Figure: Table- Subtypes, symptoms and site prevalence in GI Amyloidosis
Disclosures: Bipneet Singh indicated no relevant financial relationships. Palak Grover indicated no relevant financial relationships. Gurleen Kaur indicated no relevant financial relationships. Jahnavi Ethakota indicated no relevant financial relationships. Sakshi Bai indicated no relevant financial relationships. Rahul Jain indicated no relevant financial relationships. Merritt Bern indicated no relevant financial relationships.

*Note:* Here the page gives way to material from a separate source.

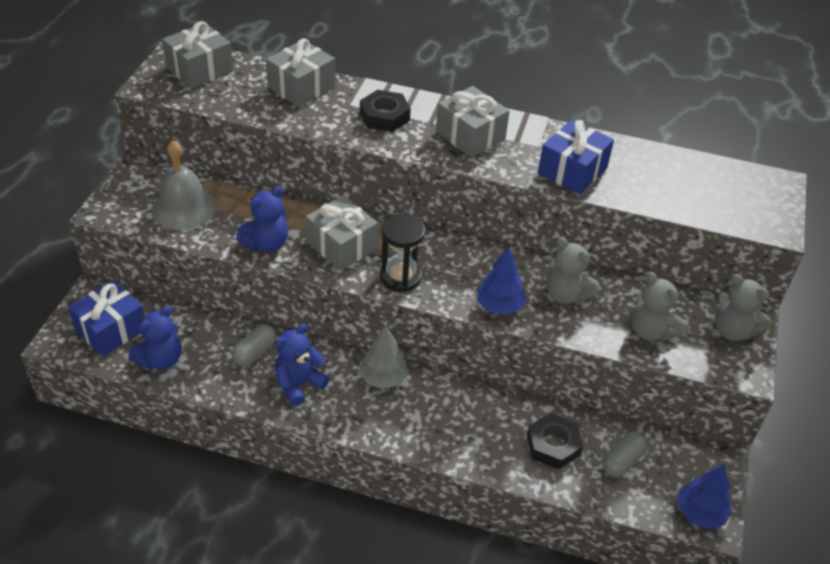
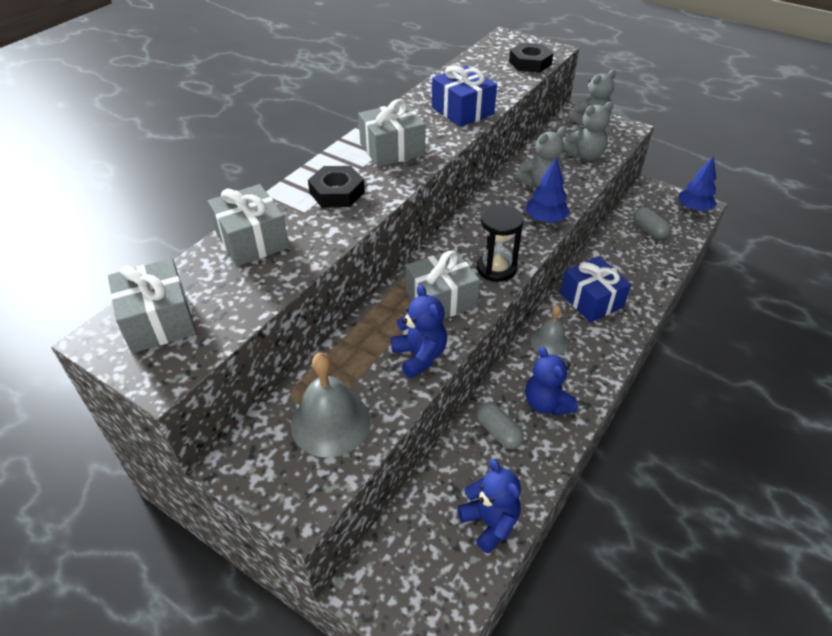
camera: 70 degrees left, 0 degrees up
blue gift [68,280,144,357] -> blue gift moved to [560,256,631,323]
grey tree [359,325,408,389] -> grey bell [531,305,569,356]
black nut [527,413,583,469] -> black nut moved to [509,43,553,73]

Bipneet Singh, MD1, Palak Grover, MD1, Gurleen Kaur, MBBS2, Jahnavi Ethakota, MD1, Sakshi Bai, MD1, Rahul Jain, MBBS3, Merritt Bern, MD1. P0280 - Amyloidosis of the Gastrointestinal Tract: Subtypes, Clinical Manifestations, and Organ System Involvement - Systematic Review, ACG 2025 Annual Scientific Meeting Abstracts. Phoenix, AZ: American College of Gastroenterology.